According to a filing with the Singapore Exchange, as at 5pm on Oct 1, the total number of shares owned or agreed to be acquired by the offeror and parties acting in concert with it, plus valid acceptances of the offer amounting to some 1.05 billion shares, totalled 88.17 per cent of total issued shares of Wheelock Properties.
The offeror has said that it wants to privatise the company, and it needs to control at least a 90 per cent stake to secure a delisting.
The offer ends at 5.30pm on Tuesday.
OCBC Investment Research analyst Deborah Ong has a two-tiered recommendation for investors, advising those who are in-the-money to accept the offer and opt for "more attractive opportunities" such as CapitaLand and UOL.
She added: "For shareholders who collected Wheelock at more than $2.10, we recommend waiting out for a second and better general offer, though there are also risks associated with this."

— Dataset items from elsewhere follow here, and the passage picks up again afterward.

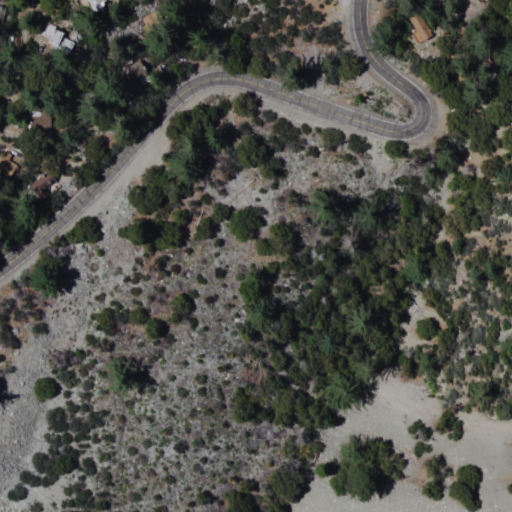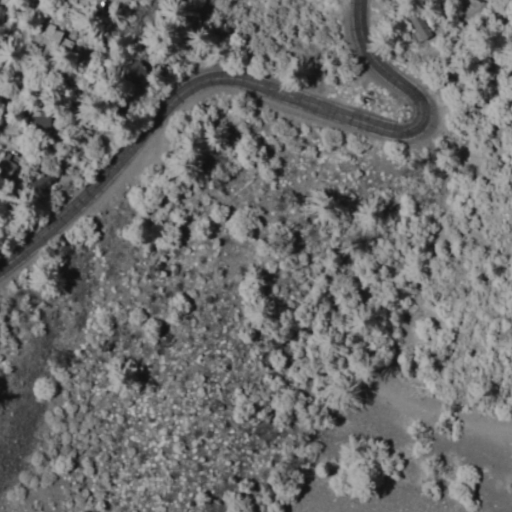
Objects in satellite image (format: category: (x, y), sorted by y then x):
building: (91, 6)
building: (414, 27)
building: (417, 29)
building: (55, 39)
building: (58, 43)
road: (7, 58)
road: (252, 86)
building: (37, 123)
building: (6, 165)
building: (6, 167)
building: (38, 187)
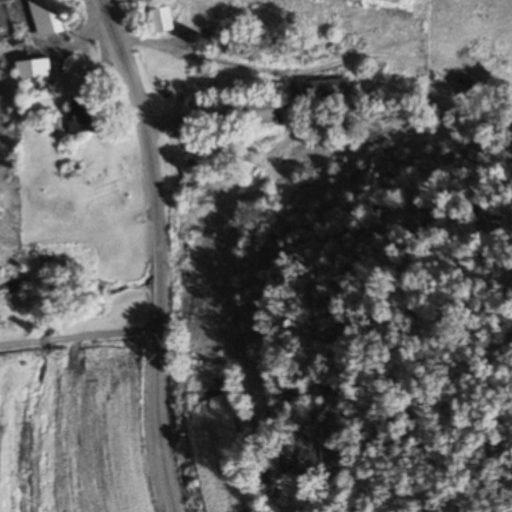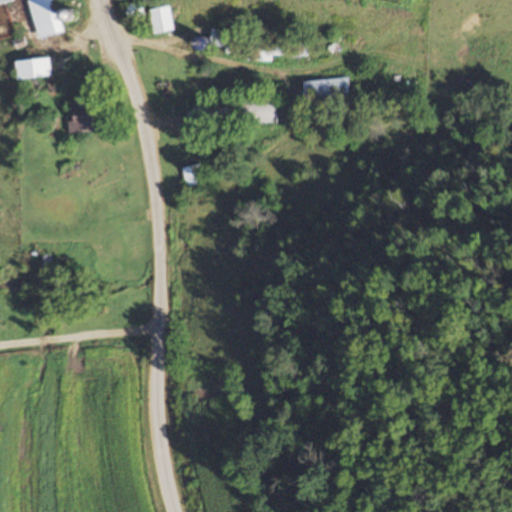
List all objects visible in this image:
building: (5, 1)
building: (46, 18)
building: (160, 20)
building: (222, 41)
building: (275, 47)
building: (36, 74)
building: (327, 91)
building: (231, 113)
building: (81, 117)
building: (194, 176)
road: (159, 251)
building: (81, 255)
road: (80, 338)
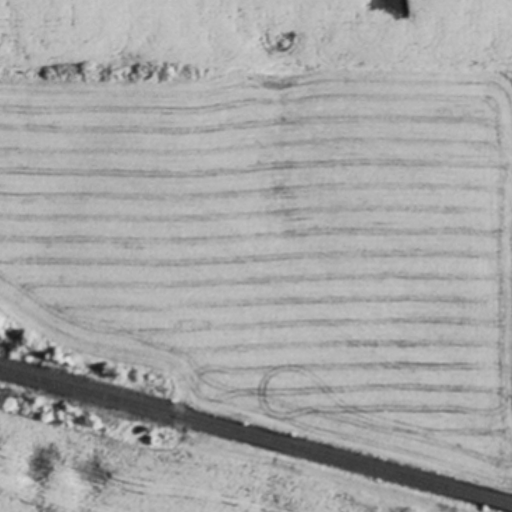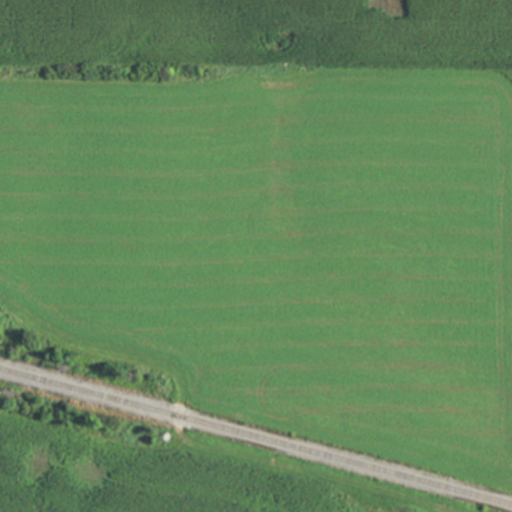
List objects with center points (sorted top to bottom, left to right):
railway: (256, 436)
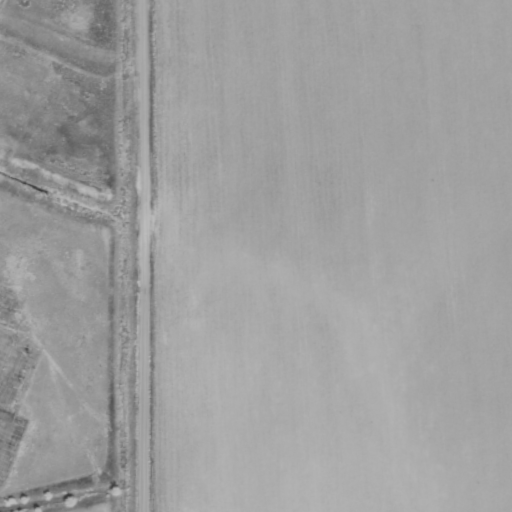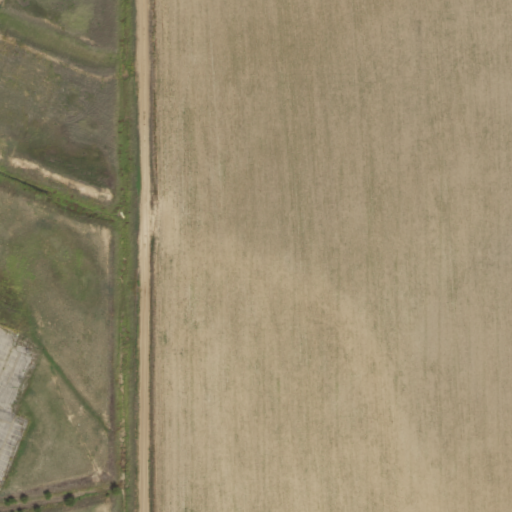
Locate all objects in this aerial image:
road: (118, 256)
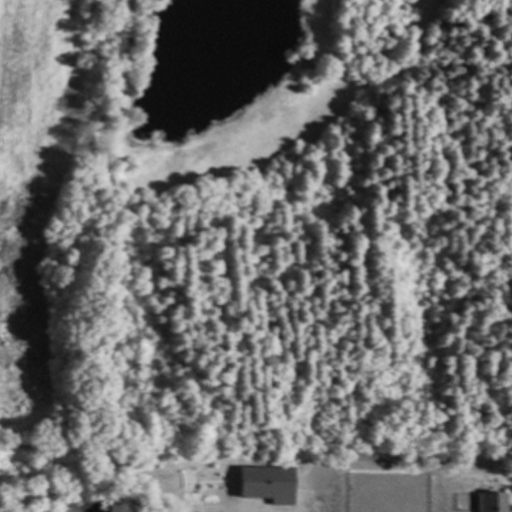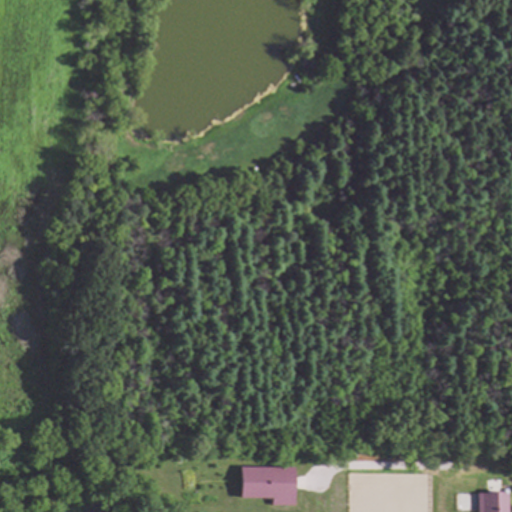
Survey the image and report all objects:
crop: (41, 207)
building: (263, 483)
building: (489, 501)
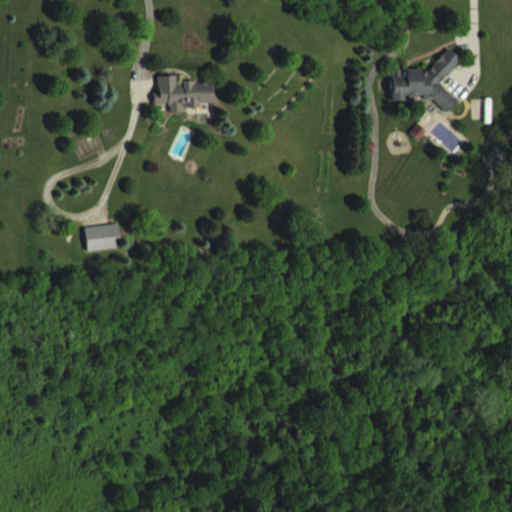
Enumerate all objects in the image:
road: (472, 38)
road: (142, 47)
building: (432, 97)
building: (187, 109)
building: (108, 253)
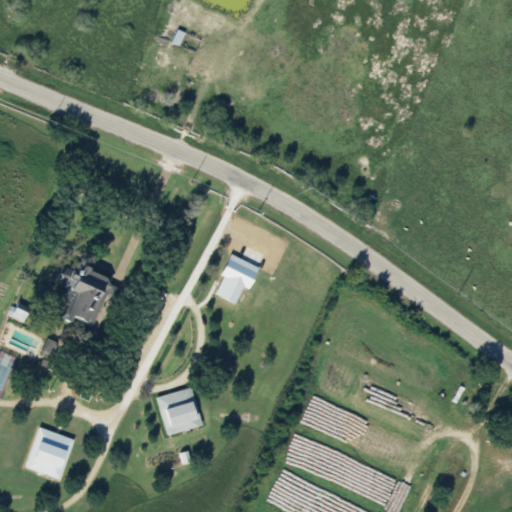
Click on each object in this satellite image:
road: (270, 199)
road: (145, 216)
building: (235, 280)
road: (187, 283)
building: (81, 296)
building: (17, 314)
building: (48, 354)
road: (60, 406)
building: (179, 413)
road: (483, 441)
road: (104, 454)
building: (49, 455)
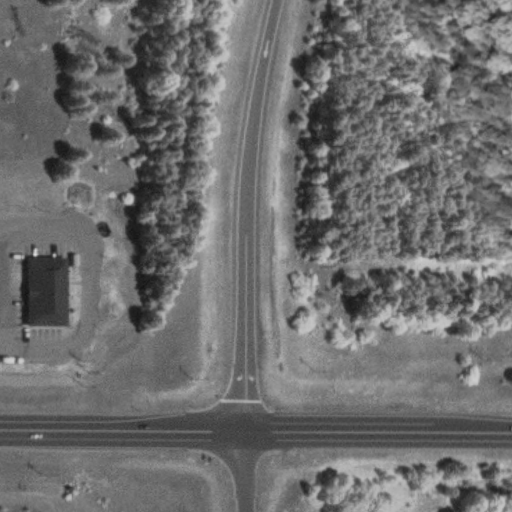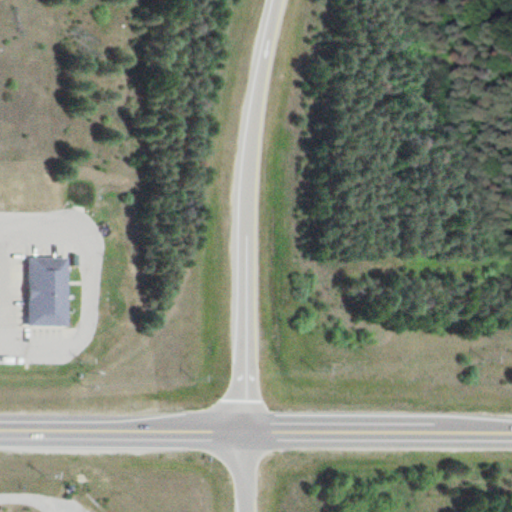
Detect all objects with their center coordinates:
road: (231, 215)
building: (42, 292)
building: (42, 294)
road: (118, 432)
road: (374, 434)
road: (235, 473)
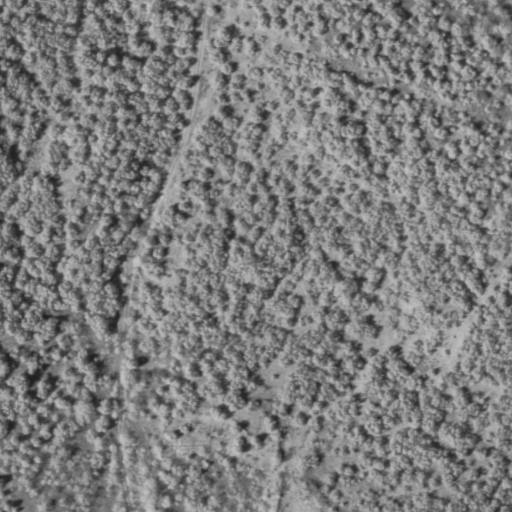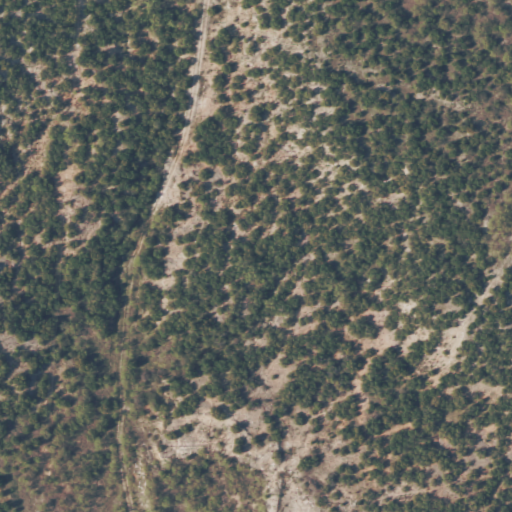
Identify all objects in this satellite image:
road: (165, 253)
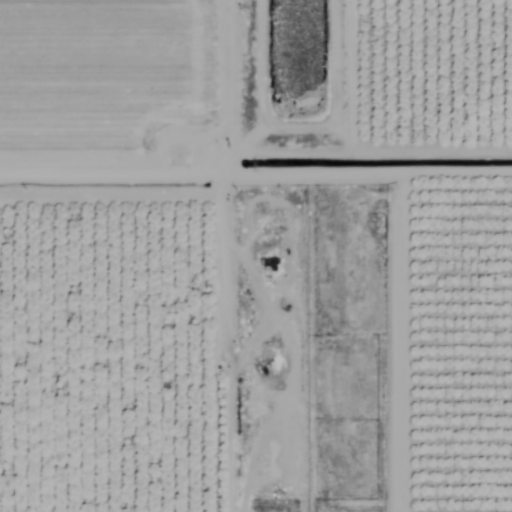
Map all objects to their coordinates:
road: (229, 102)
road: (75, 170)
road: (331, 174)
crop: (256, 256)
road: (224, 342)
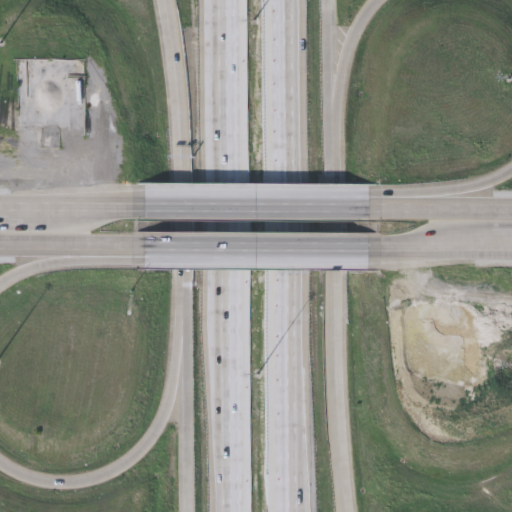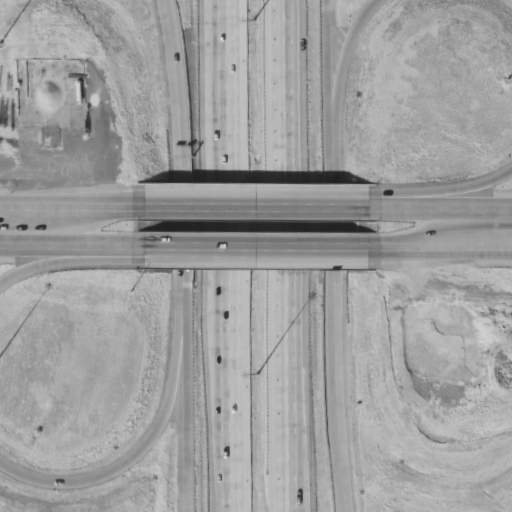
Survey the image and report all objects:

In an earlier report, she pointed to the case of Vard Holdings, where there were two general offers by the same offeror, Fincantieri Oil & Gas. OCBC's fair value target for Wheelock is $2.34.
In the case that the offerer's stake crosses the 90 per cent mark and prompts a delisting, shareholders who still have not accepted the offer will have a right to require the offerer to purchase their shareholdings from them at the offer price.
Wheelock was trading at $2.11, one cent above the offer price, at 11.55am on Tuesday.